Activistas de Cabinda em Luanda para apresentarem uma queixa crime

CABINDA

 por @mbembubuala

Fevereiro 07, 2019

Dr. Arão Bula Tempo, advogado e activista político e Eng. Alexandre Kuanga, coordenador da Associação para o Desenvolvimento e Cultural dos Direitos Humanos de Cabinda, estão em Luanda, e tencionam apresentar uma queixa crime à PGR, contra o executivo de Cabinda, liderado por Eugénio César Laborinho que acusam de estar a violar sistematicamente os direitos humanos no território.


A deslocação será ainda aproveitada para informar às organizações nacionais e estrangeiras sobre à actual situação que se vive no território de Cabinda, que continua a registar a prisão de pessoas inocentes, com a detenção já de 75 activistas cívicos e políticos.

As detenções foram após o Movimento Independentista de Cabinda (MIC) ter anunciado a sua intensão de levar a cabo uma marcha, no passado 1 de Fevereiro.

Alexandre Kuanga disse que as autoridades de Cabinda seguem as suas próprias leis e estarem a registar-se “detenções em massa de todos os que pensam contrário ao regime”.

Segundo o activista, das 75 pessoas detidas, muitas que foram levadas pelo SIC, estão desaparecidas e temem que o pior aconteça.
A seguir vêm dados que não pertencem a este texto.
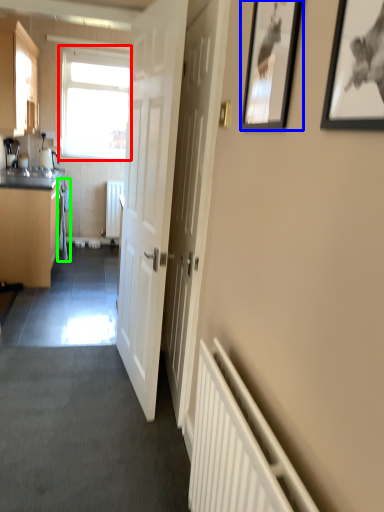
Question: Which is farther away from window (highlighted by a red box)? picture frame (highlighted by a blue box) or laundry (highlighted by a green box)?

Choices:
 (A) picture frame
 (B) laundry

Answer: (A)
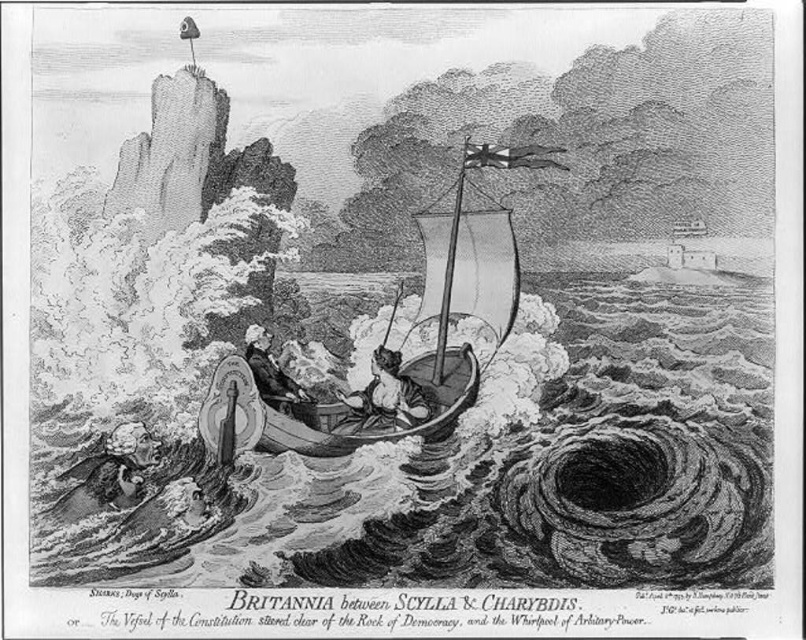
Can you confirm if wooden sailboat at center is shorter than smooth skin woman at center?

Incorrect, wooden sailboat at center's height does not fall short of smooth skin woman at center's.

Is wooden sailboat at center positioned in front of smooth skin woman at center?

Yes, it is.

Identify the location of wooden sailboat at center. (405, 333).

Is point (356, 426) positioned before point (254, 374)?

No, (356, 426) is further to viewer.

Between point (424, 408) and point (260, 369), which one is positioned in front?

Positioned in front is point (424, 408).

The image size is (806, 640). What are the coordinates of `smooth skin woman at center` in the screenshot? It's located at (384, 397).

Who is lower down, wooden sailboat at center or smooth leather jacket at center?

smooth leather jacket at center is lower down.

I want to click on wooden sailboat at center, so click(405, 333).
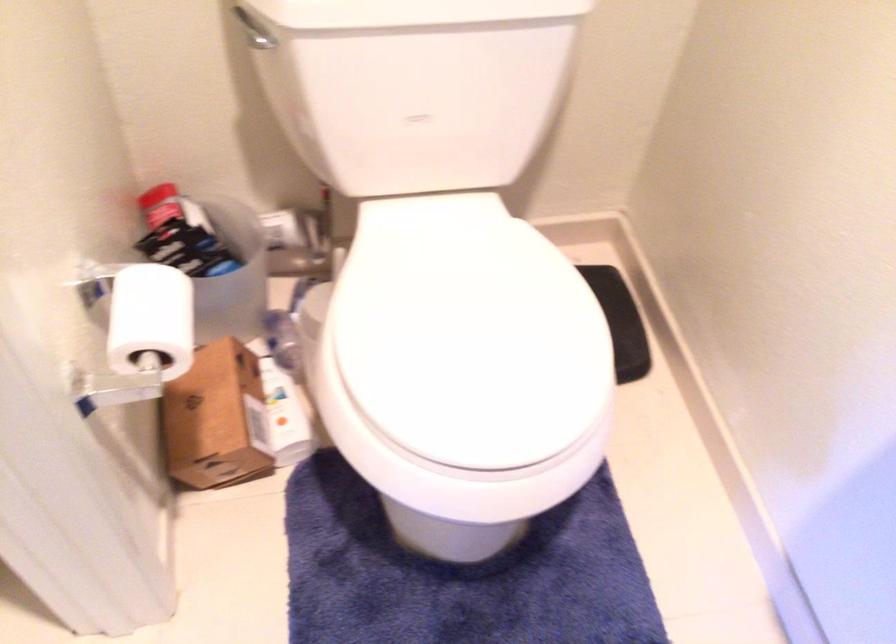
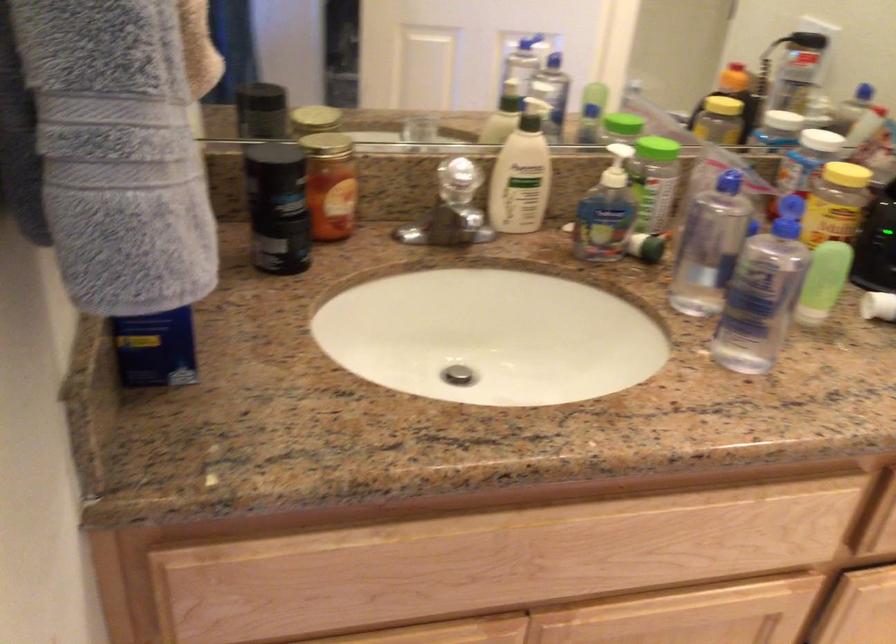
Question: In a continuous first-person perspective shot, in which direction is the camera moving?

Choices:
 (A) Left
 (B) Right
 (C) Forward
 (D) Backward

Answer: (A)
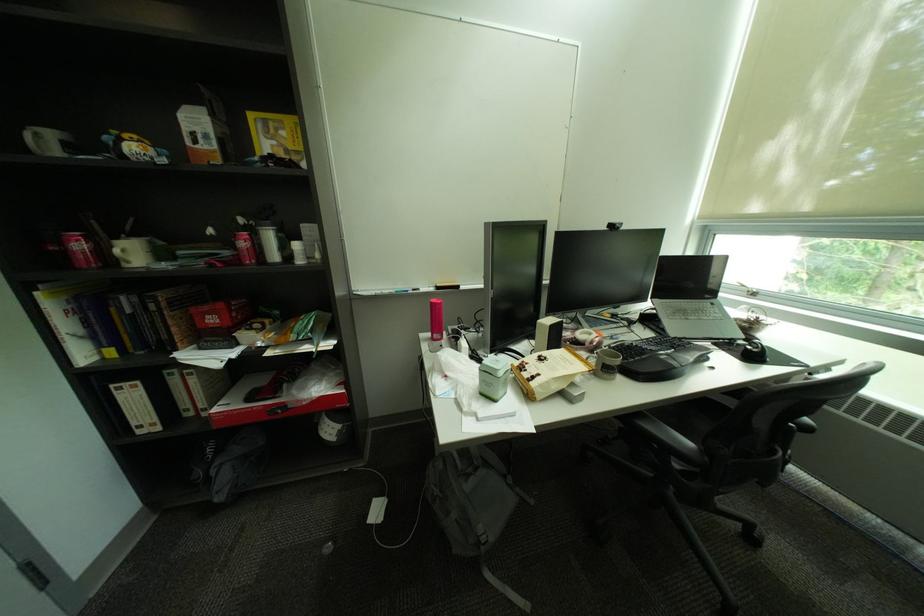
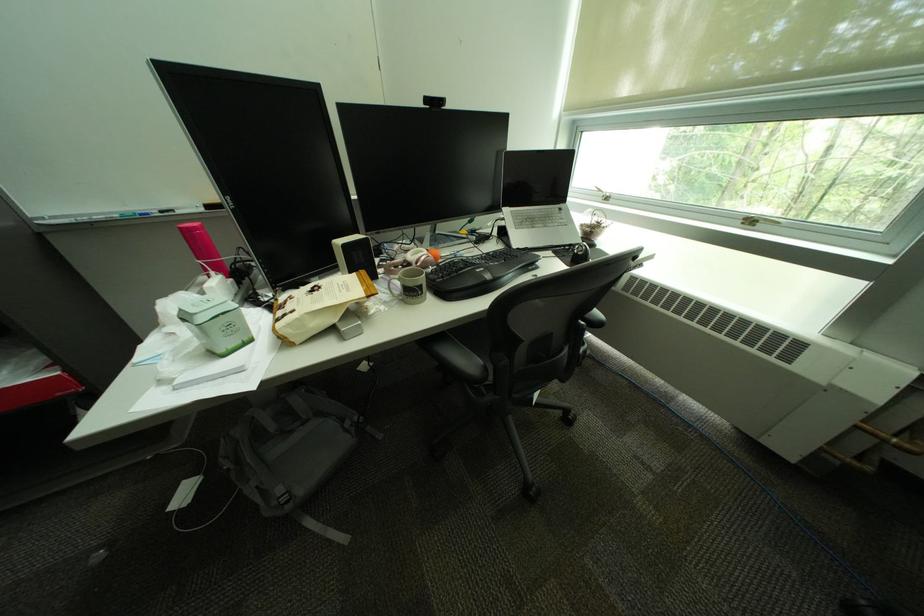
Locate, in the second image, the point that corresponds to [443,304] in the first image.

(190, 230)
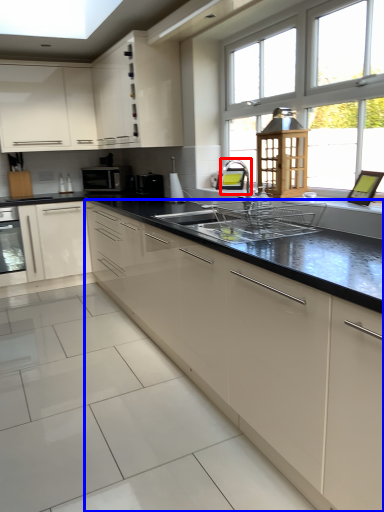
Question: Which object is further to the camera taking this photo, faucet (highlighted by a red box) or cabinetry (highlighted by a blue box)?

Choices:
 (A) faucet
 (B) cabinetry

Answer: (A)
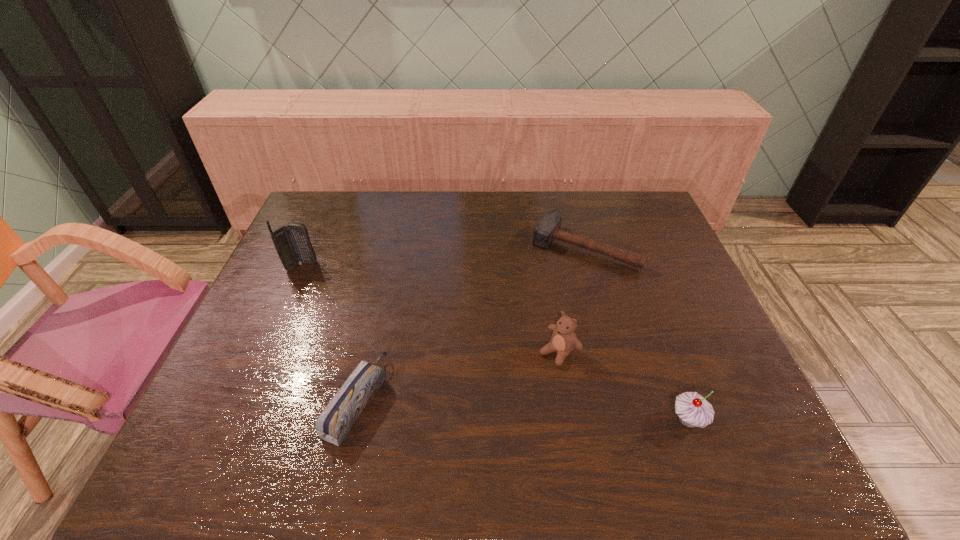
I want to click on free space located on the striking surface of the shortest object, so 543,302.

Locate an element on the screen. Image resolution: width=960 pixels, height=540 pixels. vacant space situated on the front-facing side of the teddy bear is located at coordinates (492, 414).

Image resolution: width=960 pixels, height=540 pixels. I want to click on free location located on the front-facing side of the teddy bear, so click(507, 400).

I want to click on vacant region located on the front-facing side of the teddy bear, so click(492, 414).

You are a GUI agent. You are given a task and a screenshot of the screen. Output one action in this format:
    pyautogui.click(x=<x>, y=<y>)
    Task: Click on the free space located on the keyboard of the tallest object
    
    Given the screenshot: What is the action you would take?
    325,278

Find the location of a particular element. vacant space located on the keyboard of the tallest object is located at coordinates (335, 283).

Where is `vacant region located on the keyboard of the tallest object`? The height and width of the screenshot is (540, 960). vacant region located on the keyboard of the tallest object is located at coordinates (392, 316).

Where is `object present at the far edge`? object present at the far edge is located at coordinates (548, 229).

Find the location of a particular element. pencil box located at the near edge is located at coordinates (335, 422).

At what (x,y) coordinates should I click in order to perform the action: click on cupcake at the near edge. Please return your answer as a coordinate pair (x, y). This screenshot has width=960, height=540. Looking at the image, I should click on (693, 410).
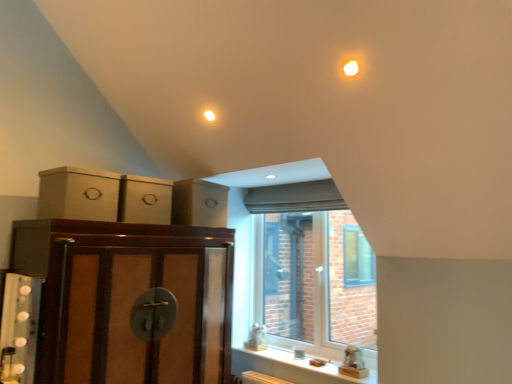
Question: From a real-world perspective, is brown wood cabinet at left, marked as the 1th cabinetry in a bottom-to-top arrangement, positioned above or below matte cardboard drawer at upper left?

Choices:
 (A) above
 (B) below

Answer: (B)

Question: In the image, is brown wood cabinet at left, positioned as the third cabinetry in top-to-bottom order, on the left side or the right side of matte cardboard drawer at upper left?

Choices:
 (A) right
 (B) left

Answer: (B)

Question: Which object is positioned closest to the brown wood cabinet at left, positioned as the third cabinetry in top-to-bottom order?

Choices:
 (A) brown cardboard boxes at upper left, which ranks as the second cabinetry in top-to-bottom order
 (B) matte cardboard box at upper left, placed as the third cabinetry when sorted from bottom to top
 (C) clear glass window at center
 (D) matte cardboard drawer at upper left

Answer: (B)

Question: Based on their relative distances, which object is nearer to the clear glass window at center?

Choices:
 (A) brown cardboard boxes at upper left, which ranks as the second cabinetry in top-to-bottom order
 (B) brown wood cabinet at left, positioned as the third cabinetry in top-to-bottom order
 (C) matte cardboard drawer at upper left
 (D) matte cardboard box at upper left, placed as the third cabinetry when sorted from bottom to top

Answer: (C)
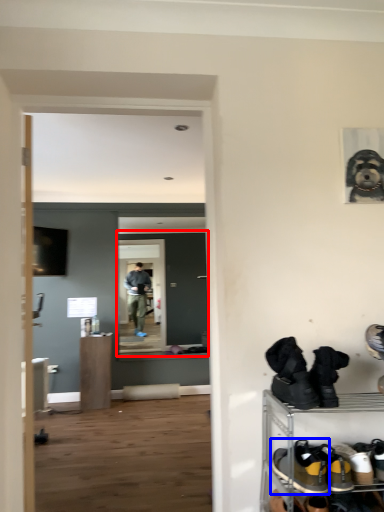
Question: Which object appears farthest to the camera in this image, glass door (highlighted by a red box) or footwear (highlighted by a blue box)?

Choices:
 (A) glass door
 (B) footwear

Answer: (A)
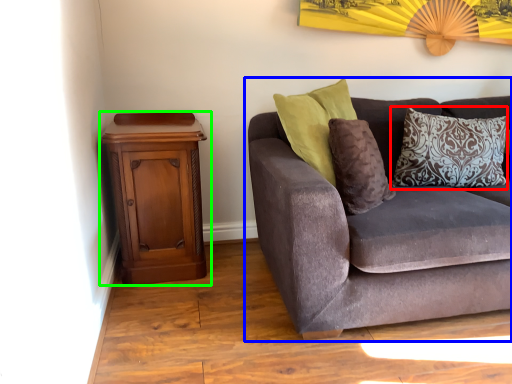
Question: Based on their relative distances, which object is nearer to pillow (highlighted by a red box)? Choose from studio couch (highlighted by a blue box) and nightstand (highlighted by a green box).

Choices:
 (A) studio couch
 (B) nightstand

Answer: (A)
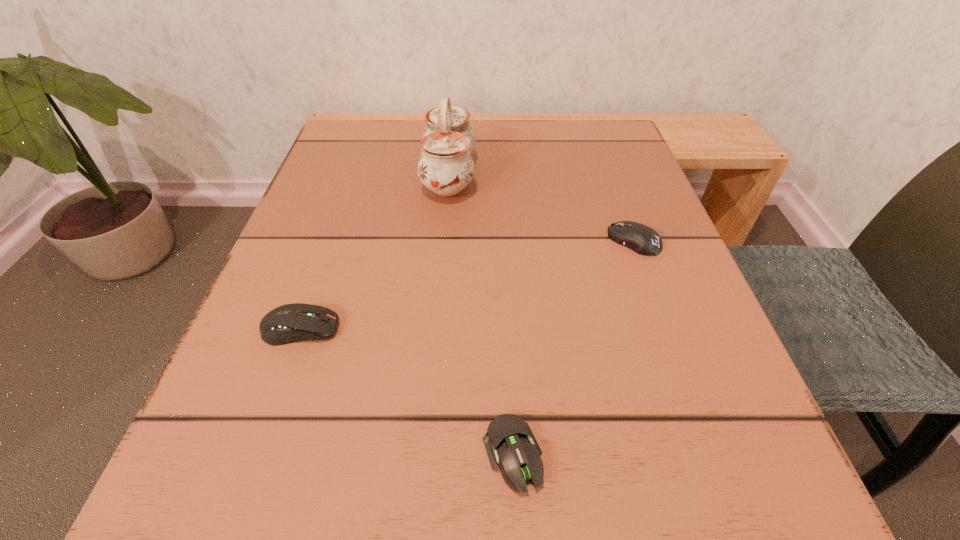
I want to click on object that stands as the closest to the second tallest object, so click(x=509, y=441).

Choose which computer mouse is the second nearest neighbor to the third object from left to right. Please provide its 2D coordinates. Your answer should be formatted as a tuple, i.e. [(x, y)], where the tuple contains the x and y coordinates of a point satisfying the conditions above.

[(640, 238)]

Locate which computer mouse ranks second in proximity to the rightmost object. Please provide its 2D coordinates. Your answer should be formatted as a tuple, i.e. [(x, y)], where the tuple contains the x and y coordinates of a point satisfying the conditions above.

[(295, 322)]

This screenshot has width=960, height=540. I want to click on vacant space that satisfies the following two spatial constraints: 1. on the front side of the second shortest object; 2. on the button of the second tallest object, so click(666, 329).

Locate an element on the screen. The height and width of the screenshot is (540, 960). vacant space that satisfies the following two spatial constraints: 1. by the handle of the farthest object; 2. on the back side of the shortest computer mouse is located at coordinates (424, 455).

Identify the location of vacant space that satisfies the following two spatial constraints: 1. on the button of the shortest computer mouse; 2. on the left side of the third shortest object. Image resolution: width=960 pixels, height=540 pixels. (255, 455).

You are a GUI agent. You are given a task and a screenshot of the screen. Output one action in this format:
    pyautogui.click(x=<x>, y=<y>)
    Task: Click on the vacant region that satisfies the following two spatial constraints: 1. by the handle of the farthest object; 2. on the right side of the second computer mouse from left to right
    
    Given the screenshot: What is the action you would take?
    pyautogui.click(x=424, y=455)

Locate an element on the screen. The height and width of the screenshot is (540, 960). free space that satisfies the following two spatial constraints: 1. by the handle of the shortest computer mouse; 2. on the left side of the third object from right to left is located at coordinates (424, 455).

Locate an element on the screen. This screenshot has height=540, width=960. free space in the image that satisfies the following two spatial constraints: 1. on the button of the second nearest object; 2. on the left side of the shortest object is located at coordinates (255, 455).

Identify the location of vacant space that satisfies the following two spatial constraints: 1. on the back side of the rightmost object; 2. on the right side of the shortest computer mouse. (501, 240).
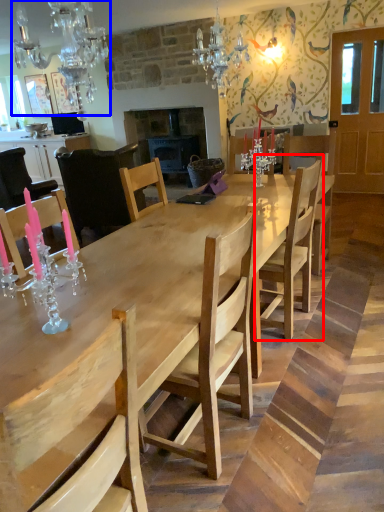
Question: Which point is further to the camera, chair (highlighted by a red box) or light fixture (highlighted by a blue box)?

Choices:
 (A) chair
 (B) light fixture

Answer: (A)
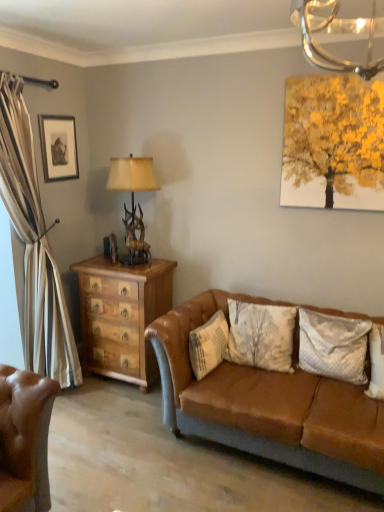
Question: Is velvety white pillow at center right, the 2th pillow when ordered from left to right, at the back of white textured pillow at center, which is the second pillow in right-to-left order?

Choices:
 (A) yes
 (B) no

Answer: (B)

Question: From a real-world perspective, does white textured pillow at center, which is the second pillow in right-to-left order, sit lower than velvety white pillow at center right, the 2th pillow when ordered from left to right?

Choices:
 (A) yes
 (B) no

Answer: (A)

Question: Is white textured pillow at center, which appears as the 1th pillow when viewed from the left, oriented towards velvety white pillow at center right, the 1th pillow viewed from the right?

Choices:
 (A) no
 (B) yes

Answer: (B)

Question: From the image's perspective, is white textured pillow at center, which is the second pillow in right-to-left order, under velvety white pillow at center right, the 1th pillow viewed from the right?

Choices:
 (A) no
 (B) yes

Answer: (B)

Question: Can you confirm if white textured pillow at center, which appears as the 1th pillow when viewed from the left, is bigger than velvety white pillow at center right, the 1th pillow viewed from the right?

Choices:
 (A) no
 (B) yes

Answer: (B)

Question: Is white textured pillow at center, which appears as the 1th pillow when viewed from the left, wider than velvety white pillow at center right, the 1th pillow viewed from the right?

Choices:
 (A) no
 (B) yes

Answer: (A)

Question: Does antler-patterned wood table lamp at left have a lesser width compared to matte black frame at upper left?

Choices:
 (A) no
 (B) yes

Answer: (A)

Question: Is antler-patterned wood table lamp at left taller than matte black frame at upper left?

Choices:
 (A) no
 (B) yes

Answer: (B)

Question: Considering the relative positions of antler-patterned wood table lamp at left and matte black frame at upper left in the image provided, is antler-patterned wood table lamp at left to the right of matte black frame at upper left from the viewer's perspective?

Choices:
 (A) no
 (B) yes

Answer: (B)

Question: Is antler-patterned wood table lamp at left further to camera compared to matte black frame at upper left?

Choices:
 (A) no
 (B) yes

Answer: (A)

Question: Is matte black frame at upper left inside antler-patterned wood table lamp at left?

Choices:
 (A) no
 (B) yes

Answer: (A)

Question: Is antler-patterned wood table lamp at left turned away from matte black frame at upper left?

Choices:
 (A) yes
 (B) no

Answer: (B)

Question: Considering the relative sizes of velvety white pillow at center right, the 2th pillow when ordered from left to right, and brown leather couch at center in the image provided, is velvety white pillow at center right, the 2th pillow when ordered from left to right, taller than brown leather couch at center?

Choices:
 (A) no
 (B) yes

Answer: (A)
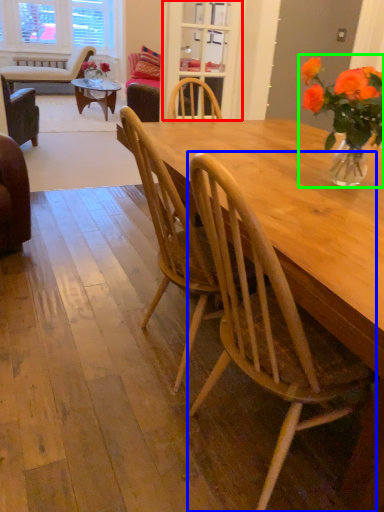
Question: Based on their relative distances, which object is farther from glass door (highlighted by a red box)? Choose from chair (highlighted by a blue box) and floral arrangement (highlighted by a green box).

Choices:
 (A) chair
 (B) floral arrangement

Answer: (A)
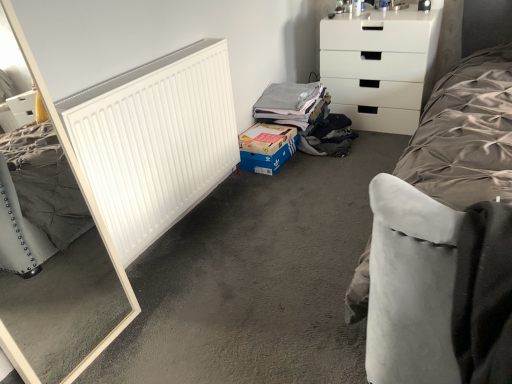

“As autoridades de Cabinda, praticamente suspenderam a constituição, criaram um instrumento de perseguição e captura de pessoas, arrombam portas e janelas, quando te encontram, espancam-te, algemam-te colocam-te na viatura e levam- te à esquadra da policia, levas outra tareia só depois encaminham-te ao SIC”, acrescentou.

Kuanga disse ainda que em Luanda levarão à cabo uma serie de contactos para pedir ajuda sobre a situação que se vive em Cabinda.

“Vamos contactar algumas associações e organismos internacionais, vamos também à Procuradoria Geral apresentar uma queixa crime contra o governo de Cabinda”, concluiu.

Remetemos, em anexo a lista “em actualização” dos activistas políticos e cívicos detidos recentemente em Cabinda, pelas autoridades coloniais angolanas.

 A nossa redcção apurou ainda que os familiares e pessoas interessadas, estão a ser proibidos de entrar em contacto com os detidos por alegadas ordens superiores. Facto que nos deixa muito preocupados, uma vez que tememos pelas suas vidas, tendo em conta experiências do passado da barbárie que o MPLA tem estado a implementar em Cabinda, o da eliminação dos filhos de Cabinda “defensores da independência total”, através de envenenamento enquanto estão na prisão e não só.